Work request: Carry on the Russian press review below, picking up after its final paragraph on the Russia–Cyprus taxation agreement.

Supplied text:
MOSCOW, March 12 (RIA Novosti)
Argumenty i Fakty
Bolshoi Theatre to Publish Open Letter in Support of Pavel Dmitrichenko
Over 150 employees of the Bolshoi Theatre have signed an open letter in support of leading dancer Pavel Dmitrichenko who is suspected of having masterminded a mid-January acid attack on the Bolshoi’s art director Sergei Filin.
The letter is less about Dmitrichenko’s fate than it is about due process, specifically the presumption of innocence. It lashes out at the media which, the letter implies, tend to sensationalize the preliminary findings in an investigation as though all the facts had been presented.
“Strictly speaking, we’re not supporting Dmitrichenko as such. We’re concerned about the publicity and public response that could influence the investigation. Pavel is quite likely a victim in all this,” a source at the Bolshoi said, adding it was too early to draw any conclusions.
“There are too many assumptions and too few facts. We’re insisting on a public investigative commission,” the source said.
Soon after the attack in question, the police detained three suspects, including Pavel Dmitrichenko who allegedly masterminded the crime. At first he made incriminating statements but he still refused to plead guilty in court. The Bolshoi’s Director General, Anatoly Iksanov, believes that Dmitrichenko is not the real mastermind.
Russia Pressures Cyprus to Disclose Investor Details
Russia’s Finance Ministry seems to be trying to use the dire financial situation in Cyprus to their advantage by squeezing information on Russian investors suspected of “hiding” their capital in the tax haven in exchange for loans.
Pressuring Cyprus is a cornerstone of Russia’s plan to raise additional revenues in 2014-2016, currently being drafted on the orders of First Deputy Prime Minister Igor Shuvalov, the Finmarket news agency reports. The ministry proposed demanding from low-tax jurisdictions “all the records available concerning Russian founders and beneficiaries of locally registered corporations, trusts and funds, as well as individual and corporate bank accounts.”
Incidentally, Cyprus is the only country of those mentioned in the plan that Russia is supporting financially. In 2011, Russia provided it a loan of 2.5 billion euros for four and a half years. The Cypriot authorities asked for an extension to five years earlier this year. In 2012, Cyprus also asked for another loan.
The recently revised dual taxation agreement between Russia and Cyprus, effective from January 1, does not include any disclosure requirements. An information exchange clause states that the two countries’ taxation authorities are to share information based on formal requests, which should include the purpose of inquiry as well as reason to believe the Cypriot authority has the required information.

Records provided:
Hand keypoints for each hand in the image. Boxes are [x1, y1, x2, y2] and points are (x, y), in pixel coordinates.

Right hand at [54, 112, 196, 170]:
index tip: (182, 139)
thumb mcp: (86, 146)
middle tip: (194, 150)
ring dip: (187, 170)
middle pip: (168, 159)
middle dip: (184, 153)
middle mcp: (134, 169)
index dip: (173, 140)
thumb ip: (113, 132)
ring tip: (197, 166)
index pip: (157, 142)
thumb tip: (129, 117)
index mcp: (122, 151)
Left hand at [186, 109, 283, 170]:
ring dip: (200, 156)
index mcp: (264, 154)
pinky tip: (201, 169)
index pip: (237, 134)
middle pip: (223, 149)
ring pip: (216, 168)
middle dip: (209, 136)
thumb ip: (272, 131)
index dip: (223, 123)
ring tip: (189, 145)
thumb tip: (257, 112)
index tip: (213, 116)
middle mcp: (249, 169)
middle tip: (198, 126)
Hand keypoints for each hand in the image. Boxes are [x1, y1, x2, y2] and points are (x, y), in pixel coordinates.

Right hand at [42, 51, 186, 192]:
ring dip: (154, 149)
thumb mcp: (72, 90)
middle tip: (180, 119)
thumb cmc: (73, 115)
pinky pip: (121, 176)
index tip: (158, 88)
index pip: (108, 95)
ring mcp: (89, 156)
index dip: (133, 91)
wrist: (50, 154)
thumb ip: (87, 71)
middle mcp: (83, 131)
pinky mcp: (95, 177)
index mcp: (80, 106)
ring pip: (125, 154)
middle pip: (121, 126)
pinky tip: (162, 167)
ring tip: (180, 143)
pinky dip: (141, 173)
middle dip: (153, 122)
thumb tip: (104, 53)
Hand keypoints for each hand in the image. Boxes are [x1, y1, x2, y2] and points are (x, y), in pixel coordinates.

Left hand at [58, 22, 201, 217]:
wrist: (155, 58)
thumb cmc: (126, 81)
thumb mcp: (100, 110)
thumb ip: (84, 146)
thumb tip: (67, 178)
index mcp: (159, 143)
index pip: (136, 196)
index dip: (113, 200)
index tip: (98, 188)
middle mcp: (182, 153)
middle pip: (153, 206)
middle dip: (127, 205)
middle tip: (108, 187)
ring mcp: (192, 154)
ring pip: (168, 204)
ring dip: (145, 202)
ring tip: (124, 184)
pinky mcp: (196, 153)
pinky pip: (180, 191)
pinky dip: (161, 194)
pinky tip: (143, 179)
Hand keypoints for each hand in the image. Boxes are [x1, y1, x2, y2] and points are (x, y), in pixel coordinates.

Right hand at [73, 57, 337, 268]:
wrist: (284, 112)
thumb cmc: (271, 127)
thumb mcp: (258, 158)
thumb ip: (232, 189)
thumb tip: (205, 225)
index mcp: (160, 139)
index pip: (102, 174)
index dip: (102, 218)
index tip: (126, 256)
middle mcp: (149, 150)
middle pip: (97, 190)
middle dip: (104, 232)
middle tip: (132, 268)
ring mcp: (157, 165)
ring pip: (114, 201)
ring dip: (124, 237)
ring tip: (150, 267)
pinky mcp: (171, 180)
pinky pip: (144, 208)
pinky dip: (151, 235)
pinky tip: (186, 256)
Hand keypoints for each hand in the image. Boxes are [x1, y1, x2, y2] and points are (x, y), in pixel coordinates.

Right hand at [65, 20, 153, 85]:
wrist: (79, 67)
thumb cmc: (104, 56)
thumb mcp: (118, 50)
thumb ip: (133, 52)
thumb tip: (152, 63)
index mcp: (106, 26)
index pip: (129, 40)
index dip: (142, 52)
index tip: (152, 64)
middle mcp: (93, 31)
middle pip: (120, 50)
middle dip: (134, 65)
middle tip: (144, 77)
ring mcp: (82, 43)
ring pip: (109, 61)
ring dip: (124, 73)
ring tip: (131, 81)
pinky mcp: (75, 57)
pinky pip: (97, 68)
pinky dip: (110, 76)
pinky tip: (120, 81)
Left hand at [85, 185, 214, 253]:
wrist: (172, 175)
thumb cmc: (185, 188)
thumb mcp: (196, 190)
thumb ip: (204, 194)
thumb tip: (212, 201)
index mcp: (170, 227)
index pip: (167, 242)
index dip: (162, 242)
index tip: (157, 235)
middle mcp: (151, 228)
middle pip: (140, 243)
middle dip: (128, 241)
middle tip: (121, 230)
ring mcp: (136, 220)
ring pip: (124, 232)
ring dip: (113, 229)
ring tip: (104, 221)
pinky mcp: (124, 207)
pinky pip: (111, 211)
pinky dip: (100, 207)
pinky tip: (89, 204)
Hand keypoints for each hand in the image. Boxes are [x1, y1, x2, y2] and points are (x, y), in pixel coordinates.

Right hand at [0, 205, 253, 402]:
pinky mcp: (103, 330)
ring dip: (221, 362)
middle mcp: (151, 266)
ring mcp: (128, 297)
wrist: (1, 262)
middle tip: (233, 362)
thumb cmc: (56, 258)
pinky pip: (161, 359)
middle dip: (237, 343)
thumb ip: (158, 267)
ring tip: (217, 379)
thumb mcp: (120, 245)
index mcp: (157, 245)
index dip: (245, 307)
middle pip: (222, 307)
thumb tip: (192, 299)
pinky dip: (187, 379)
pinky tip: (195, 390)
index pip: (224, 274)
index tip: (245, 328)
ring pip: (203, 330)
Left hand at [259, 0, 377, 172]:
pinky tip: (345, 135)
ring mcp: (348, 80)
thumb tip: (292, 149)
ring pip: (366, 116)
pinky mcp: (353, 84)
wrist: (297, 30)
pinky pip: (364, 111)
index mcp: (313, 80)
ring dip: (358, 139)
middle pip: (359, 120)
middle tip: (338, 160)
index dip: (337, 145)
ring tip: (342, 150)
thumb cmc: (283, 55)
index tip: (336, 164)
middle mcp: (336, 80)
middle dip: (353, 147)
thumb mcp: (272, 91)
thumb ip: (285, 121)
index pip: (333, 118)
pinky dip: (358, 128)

Response:
But Russia now wants to change the OECD-recommended inquiry format and make the Cypriot authorities work to contribute to its coffers. Given that the authorities are unlikely to have the required information, they will have to seek it from the banks. Until recently, Russia has had no success in obtaining investor records from Cyprus.
Although the plan to obtain records of all beneficiaries seems unrealistic, one must keep in mind that a similar request from the US Internal Revenue Service to UBS AG triggered the dismantling of the entire system of Swiss banking secrecy, said Rustam Vakhitov from International Tax Associates B.V. The two countries eventually worked out a sharing arrangement, and US taxpayers who had failed to declare their Swiss deposits were given the opportunity to turn themselves in.
The US tax authorities believe the move was a success.
Cyprus is also likely to concede to its creditor’s demand, the analyst said. The European Union also insists on transparency in exchange for loans. Incidentally, Europe is very emphatic about transparency with regard to money of Russian or Ukrainian origin. According to a report by the German intelligence agency, the BND, which caused uproar last year, around 20 billion euros deposited with Cypriot banks come from Russia. Other estimates range from 8 to 35 billion euros.
“There is no strategic force in place which could protect Russian beneficiaries in this situation,” Vakhitov said. “They should not hold out much hope of keeping things the way they are.”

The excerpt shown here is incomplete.